“It’s not your fault,” the plumber said, as a piece of soggy drywall swung loose from our ceiling and plopped into the carpeted puddle behind him.
“Can we go upstairs and have you say that again, in front of my wife?” I asked. Her assessment of the situation hadn’t come out quite so clearly in my favor.
Of course, she had some recent precedent upon which to suspect some level of spousal culpability. The regular reader(s) of this column may recall that I recently converted our house into a historical landmark, taking it back to a time before functional indoor plumbing existed, simply by taking a hacksaw to our pipes and (this part is important, in case you’re thinking of trying it in your own home) being totally unable to fix anything. I’m still waiting for the blue historical marker to appear in front of our house.
“On this site in 2018, a homeowner did battle with a leaky water valve. The valve employed a cunning strategy of cutting off the home’s access to potable water, setting the occupants back 200 years, while also sowing internal discord. Victory for the valve seemed assured, until the homeowner called in professional reinforcements, who restored the home to the modern day.”
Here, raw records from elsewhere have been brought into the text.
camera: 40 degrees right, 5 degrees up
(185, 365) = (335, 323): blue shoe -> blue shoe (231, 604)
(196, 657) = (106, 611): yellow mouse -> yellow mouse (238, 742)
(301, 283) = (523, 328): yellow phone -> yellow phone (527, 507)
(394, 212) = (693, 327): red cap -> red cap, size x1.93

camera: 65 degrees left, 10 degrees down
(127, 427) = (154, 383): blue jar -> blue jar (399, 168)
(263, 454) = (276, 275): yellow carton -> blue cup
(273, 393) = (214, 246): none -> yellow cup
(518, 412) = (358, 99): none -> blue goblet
Those professional reinforcements ended up costing a few hundred dollars, which didn’t satisfy the cruel universe. Our karmic debt had not been paid, probably because of that time I let a receipt blow across the parking lot instead of trying to stomp on it.
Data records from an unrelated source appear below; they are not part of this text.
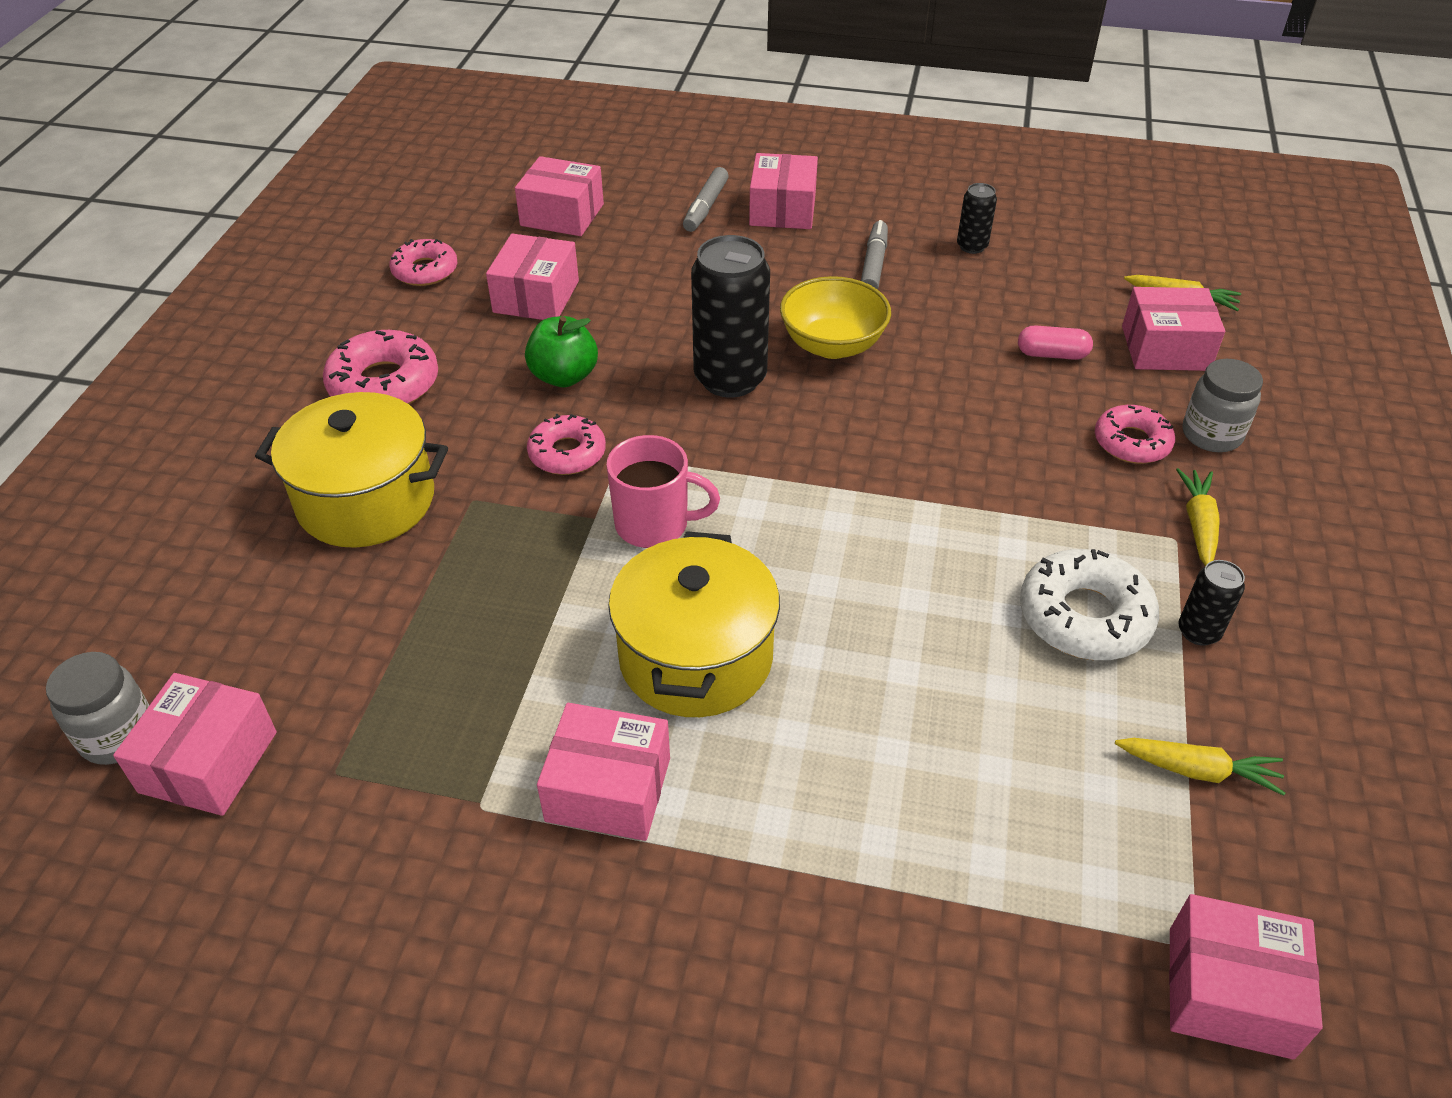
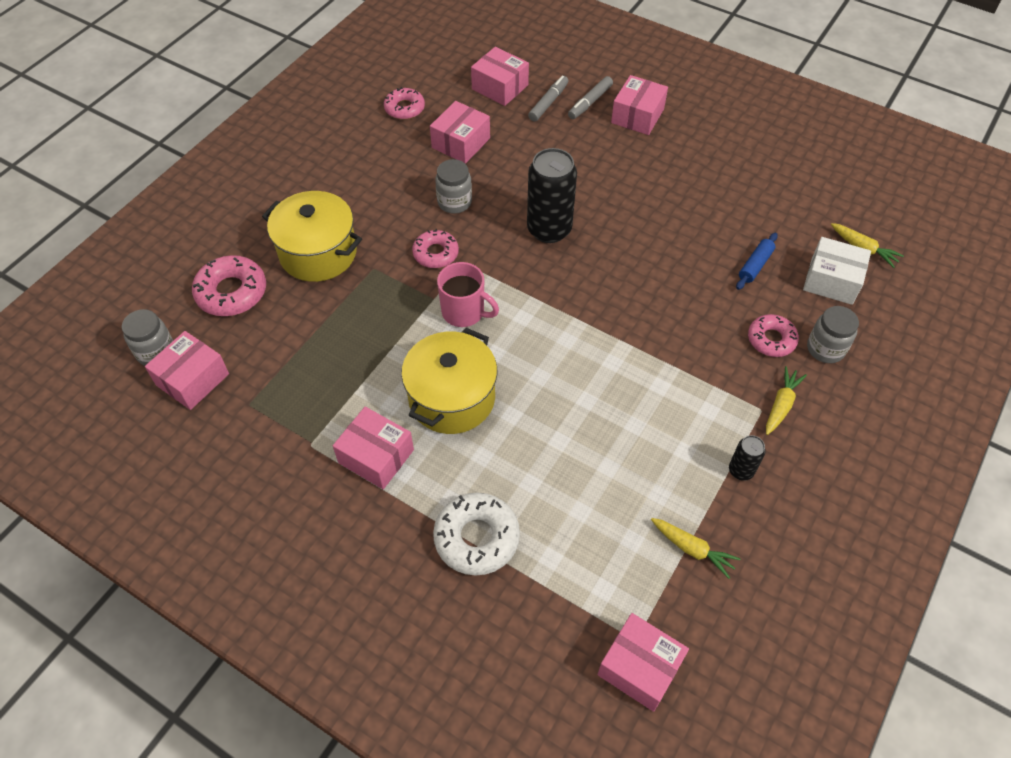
camera: 20 degrees right, 10 degrees up
(384, 384) = (354, 180): pink donut -> pink donut (231, 292)
(564, 376) = (454, 202): green apple -> grey jar
(832, 345) = (621, 222): yellow bowl -> none
(874, 264) = (675, 171): grey marker -> grey marker (548, 103)
(972, 246) = (746, 173): black can -> none
(1052, 354) = (755, 265): pink capsule -> blue rolling pin
(1084, 616) = (679, 441): white donut -> white donut (476, 538)
(1165, 348) = (831, 280): pink box -> white box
“I know it didn’t go well last time, but I can totally fix it THIS time,” I said a couple weeks later, when our kitchen sink clogged.
“Maybe we should just call a plumber before you start taking things apart,” my wife, Kara, suggested.
“Psssh, what a waste of money,” I said, in a statement that wouldn’t become ironic until later.
The next day, as our dishwasher ran, I pointed with pride to the kitchen sink, which was no longer filling up with water.
“See? I just had to snake out the drain,” I said, triumphant.
That night, when I took my triumphant self downstairs to exercise, my triumphant foot splooshed into the carpet. A carpet that goes “sploosh” is never a good thing.
“Oh, no,” I said, taking a deep breath before looking up.
These last few months have taught me that forays into amateur plumbing tend to achieve the same kind of results you might expect from forays into amateur neurosurgery. Anyone can bust in there and give it a whirl, but you might not love the outcome.
Water dripped from our recessed lights into two puddles on the floor. Across the ceiling, the drywall sagged under the weight of the water I’d successfully stopped from clogging up our kitchen sink.
“It’s not your fault. I can hear the pipe whistling. It must have a hole in it,” the plumber said the next day, exonerating me as he peered into the gaping hole he’d just ripped in the ceiling.
As it turns out, I most likely put that hole there back in 2009 with my trusty drill, when my dad and I were installing the garbage disposal. But let’s not get hung up on minor details. A professional said it wasn’t my fault before he had all the facts, so it clearly wasn’t my fault. At least not in 2018, and the statute of limitations ran out long ago for anything I did back in 2009.
That hole wasn’t a problem until I pushed the clog past it with the drain snake. Then, when the water backed up, it had nowhere else to go. Physics and gravity took care of the rest. So really, they are the true culprits, I think everyone can agree. Well, everyone except Kara.